Roeber, a 50-year-old Lee’s Summit native, has been running marathons barefoot for almost three years - having logged more than 6,400 miles - and he proudly notes he has stepped on only two or three shards of glass along the way. And those were easy to pick out of his feet.

"Eye-foot coordination," he said.

Ever since the race that gave him frostbite in one of his middle toes, Roeber has learned to be more wary of the weather. It wasn’t that he was running on a snow-covered course - he had done that before - but that the snow was too deep and the temperature too frigid.

"If it’s down below 10 degrees, then it’s usually a little too cold," he said.

For all the precautions, some pains are still unavoidable. Take, for example, the long stretch of gravel road every HOA racer confronts.

"The rocks were a little easier this year," he said.

Roeber’s calloused feet take quite a beating, but it’s nothing compared to the chronic knee pain he used to suffer when he ran with shoes. After trying medical creams and contemplating having his knees scoped, Roeber started reading about barefoot running. The idea stuck. Since October 2003, he has competed in 21 marathons barefoot, three more than the total number he ran before going bare.

Roeber said barefoot running forces him to run with proper technique, shortening his stride and ensuring he doesn’t land on his heels. With his improved form, Roeber said he no longer experiences knee pain.

"Basically, what I’ve found is a better way to run for me, a way that will give me longevity in something that I love," he said. "I love to run. It’s allowed me to run with no pain. My knees are fine. They don’t crunch anymore."

Roeber doesn’t run as fast barefoot as he did with shoes. He finished yesterday’s HOA 38th. His time of 3 hours, 48 minutes, 2 seconds was more than a half-hour slower than his 2001 time, which he accomplished with shoes. But Roeber embraces the challenge, just as he does people’s reactions to seeing him shoeless.

"They say, ‘Oh, man, that hurts just looking at your feet.’ And I say, ‘Well, that hurts just looking at you running in those shoes. That’d kill me,’ " he said.

Yesterday, Roeber used his perceived disadvantage as a motivational tool.

"Toward the end, I was passing a few people, and I said, ‘Come on, man, you’re not going to let the barefoot runner guy beat you,’ " he said.
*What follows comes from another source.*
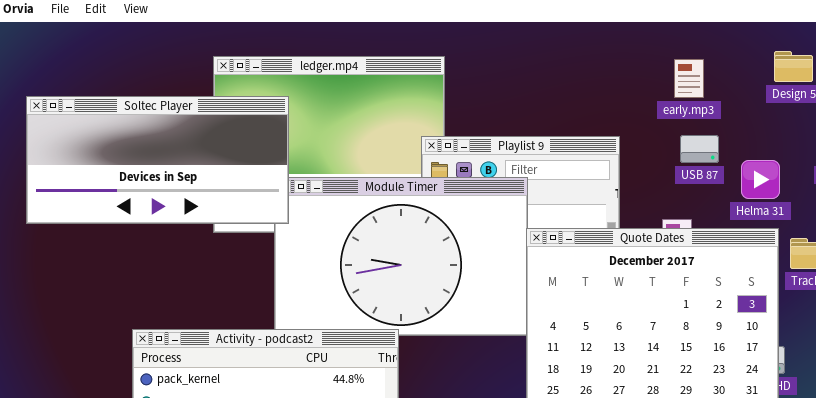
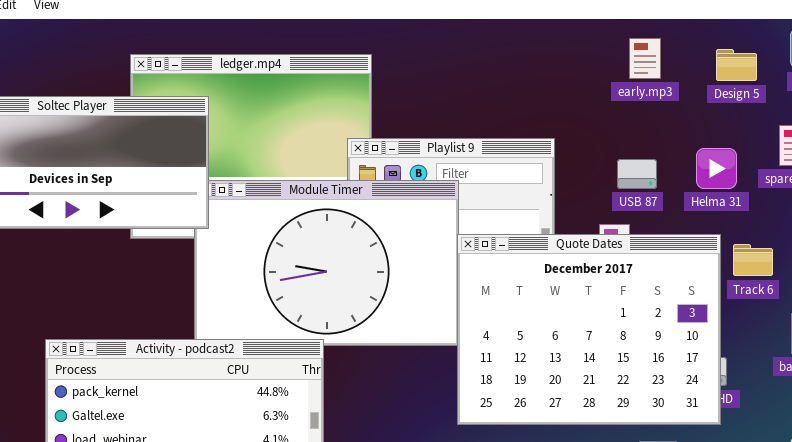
early.mp3: [674,59,704,98] -> [629,38,661,79], moved
USB 87: [680,135,719,163] -> [617,159,657,189], moved
Helma 31: [741,160,780,199] -> [696,148,737,189], moved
Yesterday was Roeber’s fourth HOA race. It was race winner Chris Cook’s 10th. Cook, 35, a Columbia native and first-time winner, finished with a time of 2:54:59. After breaking the sacrum bone in his back while placing sixth in last year’s HOA, Cook couldn’t start training until April. He wasn’t sure three months ago if he’d be able to race this year.

"But with physical therapy and a lot of prayer - I had a lot of people praying for me - I made it," Cook said.

Columbia natives claimed the top three spots. Matt Dreir, 31, finished second in 2:59:29. Derek Ganzenmuller, 35, placed third in 3:01:18. Other hometown runners in the top 10 were sixth-place finisher Andy Emerson, 37, and 10th-place finisher Steve Bourgeois, 42. For the second straight year, Branson native Becky Lawrence, 49, was the top female finisher and was 14th overall with a time of 3:21:32.